Com 433 antenas Starlink em operação, distribuidora catarinense garante conectividade em tempo real para equipes de campo, reduzindo o tempo de resposta em áreas remotas e zonas de sombra
A Centrais Elétricas de Santa Catarina (Celesc) já está operando com 100% da frota de atendimento emergencial conectada via satélite, tornando-se uma das pioneiras no país a operar integralmente desta forma. A implementação da tecnologia Starlink, concluída recentemente, já é uma realidade nas ruas: são 433 veículos equipados e operando em todas as 16 regionais do estado, garantindo que a comunicação entre o Centro de Operações e as equipes de rua jamais seja interrompida, mesmo em áreas sem sinal de telefonia.
Historicamente, o relevo acidentado de Santa Catarina e a vasta extensão de áreas rurais e de mata fechada impunham um desafio logístico crítico: as chamadas “áreas de sombra”. Nestes locais, o sinal de rádio e de telefonia celular é inexistente, deixando as equipes de campo isoladas durante o atendimento a ocorrências.
Para o presidente da Celesc, Edson Moritz, a conexão via satélite com uso do Starlink reforça o compromisso com a contínua melhoria do atendimento e serviço prestado aos catarinenses. “Utilizar a tecnologia para prestar um serviço de qualidade está no centro do nosso trabalho e essa iniciativa oferece segurança aos nossos trabalhadores e agilidade para restabelecer o fornecimento de energia mesmo em áreas mais remotas”.
Antes da tecnologia via satélite, era comum que eletricistas precisassem percorrer dezenas de quilômetros para encontrar sinal e atualizar o status de um serviço ou receber novas instruções. Esse deslocamento improdutivo aumentava o tempo de espera do consumidor e dificultava a gestão das ocorrências em situações de crise, como grandes temporais.
O diretor de Distribuição, Cláudio Varella, reforça os ganhos operacionais com a adoção da tecnologia em 100% das regionais da companhia. “Estamos dando um passo importante para fortalecer nossa capacidade de resposta em situações críticas, como temporais e emergências em locais remotos. Com a internet via satélite integrada à operação, teremos um ganho expressivo em eficiência e integração das equipes de campo com o centro de controle”.
Conectividade e Segurança
Além da agilidade operacional, o acesso imediato à comunicação permite o acionamento rápido de suporte em casos de incidentes, além de possibilitar o acesso a diagramas técnicos da rede elétrica em tempo real, aumentando a precisão das manobras de restabelecimento.
Para o consumidor, o ganho é direto: a ordem de serviço chega instantaneamente ao veículo mais próximo, e a finalização do trabalho é reportada no segundo em que a energia é religada.

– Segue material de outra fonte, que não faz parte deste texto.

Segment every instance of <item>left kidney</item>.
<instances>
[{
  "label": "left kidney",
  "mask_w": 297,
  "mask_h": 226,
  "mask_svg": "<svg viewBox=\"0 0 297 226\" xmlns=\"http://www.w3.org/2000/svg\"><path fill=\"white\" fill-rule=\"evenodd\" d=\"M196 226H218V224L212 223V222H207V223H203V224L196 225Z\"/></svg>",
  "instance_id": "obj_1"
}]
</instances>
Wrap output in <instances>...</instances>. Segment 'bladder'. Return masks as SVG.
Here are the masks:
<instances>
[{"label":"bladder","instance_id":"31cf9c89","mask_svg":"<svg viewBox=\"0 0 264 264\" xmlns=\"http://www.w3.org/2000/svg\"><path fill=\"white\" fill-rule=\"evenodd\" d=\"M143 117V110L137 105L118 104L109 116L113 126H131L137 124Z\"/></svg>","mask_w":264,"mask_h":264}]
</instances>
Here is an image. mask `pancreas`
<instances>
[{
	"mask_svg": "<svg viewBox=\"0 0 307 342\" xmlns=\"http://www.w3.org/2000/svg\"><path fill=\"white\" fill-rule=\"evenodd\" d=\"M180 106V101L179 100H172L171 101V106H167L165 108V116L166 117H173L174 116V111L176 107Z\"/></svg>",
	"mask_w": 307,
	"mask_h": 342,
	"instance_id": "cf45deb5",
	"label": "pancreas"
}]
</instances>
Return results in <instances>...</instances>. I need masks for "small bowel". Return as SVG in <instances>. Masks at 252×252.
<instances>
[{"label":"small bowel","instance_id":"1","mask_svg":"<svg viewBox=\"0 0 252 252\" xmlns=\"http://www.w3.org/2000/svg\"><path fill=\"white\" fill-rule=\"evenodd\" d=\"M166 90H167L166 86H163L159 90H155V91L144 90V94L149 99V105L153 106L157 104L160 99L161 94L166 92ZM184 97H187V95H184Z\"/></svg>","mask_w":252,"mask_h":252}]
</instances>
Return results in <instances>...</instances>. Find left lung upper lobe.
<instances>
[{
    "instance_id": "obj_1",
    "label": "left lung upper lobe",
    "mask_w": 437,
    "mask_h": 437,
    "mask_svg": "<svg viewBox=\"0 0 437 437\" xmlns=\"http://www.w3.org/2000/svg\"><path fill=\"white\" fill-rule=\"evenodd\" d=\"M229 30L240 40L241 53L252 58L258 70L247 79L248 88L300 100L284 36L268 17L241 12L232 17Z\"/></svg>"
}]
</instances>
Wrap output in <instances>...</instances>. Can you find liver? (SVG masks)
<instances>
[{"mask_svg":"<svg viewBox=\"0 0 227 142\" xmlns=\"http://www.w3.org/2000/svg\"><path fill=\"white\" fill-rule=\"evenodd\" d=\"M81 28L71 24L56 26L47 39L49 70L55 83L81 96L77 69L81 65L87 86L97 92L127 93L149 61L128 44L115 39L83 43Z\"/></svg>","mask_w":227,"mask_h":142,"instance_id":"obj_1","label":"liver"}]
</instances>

O gerente de Telecomunicações e Compartilhamento, Carlos Eduardo Marcussi, lembra que o Starlink é um recurso complementar às tecnologias atuais, mas crucial nos “pontos cegos” da rede de comunicação. “Antes, havia casos em que a equipe precisava dirigir por dezenas de quilômetros para receber uma nova ordem de serviço por falta de sinal e de conexão. Com a adoção do Starlink, essa informação chega em instantes”.
Presença regionalizada
O investimento de R$ 12,6 milhões em equipamentos e serviços de baixa órbita permite uma cobertura que alcança desde os extremos do Oeste até as áreas serranas e litorâneas. A distribuição das 433 antenas contempla:
•Blumenau: 34 unidades
•Chapecó: 28 unidades
•Concórdia: 21 unidades
•Criciúma: 22 unidades
•Florianópolis: 49 unidades
•Itajaí: 29 unidades
•Jaraguá do Sul: 11 unidades
•Joaçaba: 26 unidades
•Joinville: 29 unidades
•Lages: 44 unidades
•Mafra: 24 unidades
•Rio do Sul: 23 unidades
•São Bento do Sul: 14 unidades
•São Miguel do Oeste: 28 unidades
•Tubarão: 25 unidades
•Videira: 20 unidades
Ao transformar a tecnologia via satélite em um padrão operacional, a Celesc soluciona o antigo problema da falta de cobertura e reforça seu compromisso com a modernização do setor elétrico catarinense.